- Hangul: 고경명
- Hanja: 高敬命
- RR: Go Gyeongmyeong
- MR: Ko Kyŏngmyŏng

= Ko Kyŏngmyŏng =

Joseon military commander (1533–1592)

Ko Kyŏngmyŏng (1533–1592) was a Joseon scholar and yangban, who became a righteous army leader during the 1592–1598 Imjin War. He was killed while attacking Geumsan in 1592.

==Background==

Ko was a yangban from the town of Changhung in Jeolla Province. He had failed the civil service examinations, and was therefore denied a post in the bureaucracy.

In 1592, the armies of Japanese regent Toyotomi Hideyoshi invaded Korea. They advanced north from Busan and occupied Seoul, forcing King Seonjo to flee. Ko, then sixty years old, began recruiting civilians into a righteous army militia. He planned to join forces with another Righteous army led by Cho Hŏn, and recapture Seoul from the Japanese. While on the way to Seoul, he heard that the Japanese were planning to attack Chonju, capital of Cholla, his home province, from the captured city of Geumsan.

==Attack on Geumsan and death==
Ko decided to attack the Japanese at Geumsan to prevent them from invading Cholla. He joined forces with Korean regulars led by General Kwak Yŏng, and marched to Geumsan. The Japanese forces inside the city were led by the Daimyo Kobayakawa Takakage.

Although the government forces were pushed back, Ko's militia succeeded in breaching the outer walls and setting several buildings ablaze.
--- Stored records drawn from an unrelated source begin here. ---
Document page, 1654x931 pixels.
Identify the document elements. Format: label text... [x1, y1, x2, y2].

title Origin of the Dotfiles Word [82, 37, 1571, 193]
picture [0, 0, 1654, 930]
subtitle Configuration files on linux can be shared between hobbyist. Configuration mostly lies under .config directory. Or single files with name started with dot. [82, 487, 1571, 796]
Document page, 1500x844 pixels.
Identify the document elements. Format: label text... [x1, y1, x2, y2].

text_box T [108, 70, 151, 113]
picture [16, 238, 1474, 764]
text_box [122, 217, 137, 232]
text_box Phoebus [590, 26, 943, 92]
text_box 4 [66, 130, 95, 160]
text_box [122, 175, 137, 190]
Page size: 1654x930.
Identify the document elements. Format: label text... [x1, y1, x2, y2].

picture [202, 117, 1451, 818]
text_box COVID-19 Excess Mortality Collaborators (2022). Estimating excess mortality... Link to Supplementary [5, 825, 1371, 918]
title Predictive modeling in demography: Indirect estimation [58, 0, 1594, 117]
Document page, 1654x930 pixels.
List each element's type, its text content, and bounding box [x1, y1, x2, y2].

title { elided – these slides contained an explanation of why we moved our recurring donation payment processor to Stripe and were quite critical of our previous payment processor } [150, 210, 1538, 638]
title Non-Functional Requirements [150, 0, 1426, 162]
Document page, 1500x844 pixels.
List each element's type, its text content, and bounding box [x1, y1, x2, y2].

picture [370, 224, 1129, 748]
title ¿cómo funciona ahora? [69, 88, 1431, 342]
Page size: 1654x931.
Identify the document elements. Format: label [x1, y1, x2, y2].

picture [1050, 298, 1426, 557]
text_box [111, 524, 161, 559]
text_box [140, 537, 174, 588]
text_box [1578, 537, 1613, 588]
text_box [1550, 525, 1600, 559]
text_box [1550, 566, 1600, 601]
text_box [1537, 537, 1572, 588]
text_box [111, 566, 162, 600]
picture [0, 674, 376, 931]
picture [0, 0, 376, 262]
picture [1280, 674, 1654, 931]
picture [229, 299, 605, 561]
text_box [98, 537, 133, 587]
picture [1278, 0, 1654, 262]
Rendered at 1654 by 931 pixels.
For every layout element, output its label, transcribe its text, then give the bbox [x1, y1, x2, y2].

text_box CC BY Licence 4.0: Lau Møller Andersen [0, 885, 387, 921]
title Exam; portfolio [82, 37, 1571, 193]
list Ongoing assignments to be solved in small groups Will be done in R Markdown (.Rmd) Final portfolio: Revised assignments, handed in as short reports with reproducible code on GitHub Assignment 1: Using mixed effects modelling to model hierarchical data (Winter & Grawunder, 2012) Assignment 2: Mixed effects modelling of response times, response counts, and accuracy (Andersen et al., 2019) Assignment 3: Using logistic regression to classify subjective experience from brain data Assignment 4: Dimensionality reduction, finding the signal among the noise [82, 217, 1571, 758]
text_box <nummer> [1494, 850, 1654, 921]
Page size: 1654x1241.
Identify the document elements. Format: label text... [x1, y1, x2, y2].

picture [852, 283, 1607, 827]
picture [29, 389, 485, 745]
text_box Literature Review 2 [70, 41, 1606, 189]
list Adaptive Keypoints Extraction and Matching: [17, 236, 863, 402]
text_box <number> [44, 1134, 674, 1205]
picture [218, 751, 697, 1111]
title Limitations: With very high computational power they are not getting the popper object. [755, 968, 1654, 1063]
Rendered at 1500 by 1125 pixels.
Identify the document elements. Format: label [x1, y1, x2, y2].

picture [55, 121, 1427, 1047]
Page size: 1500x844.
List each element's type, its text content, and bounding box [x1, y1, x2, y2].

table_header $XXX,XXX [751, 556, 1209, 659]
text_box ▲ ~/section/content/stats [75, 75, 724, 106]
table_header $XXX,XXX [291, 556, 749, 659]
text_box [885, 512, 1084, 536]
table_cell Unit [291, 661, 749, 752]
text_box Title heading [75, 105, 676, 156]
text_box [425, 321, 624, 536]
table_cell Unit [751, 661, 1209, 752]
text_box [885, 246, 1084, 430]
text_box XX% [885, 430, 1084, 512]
Despite this initial success, the Japanese forces eventually halted the militia's advance, forcing them to retreat.

On the second day of fighting, the Japanese forces counterattacked. The government forces and most of the militia fled, but Ko refused to retreat. He was killed along with two of his sons and a small group of fighters in hand-to-hand combat with the Japanese soldiers.

==Aftermath==
The Japanese army, after repelling the attack on Geumsan, moved to take Jeonju. The ensuing Battle of Jeonju ended with a Korean victory.

One of Ko's surviving sons, Ko Chŏnghu, became a Righteous army leader. He went on to fight alongside Kim Ch'ŏnil in the second siege of Jinju.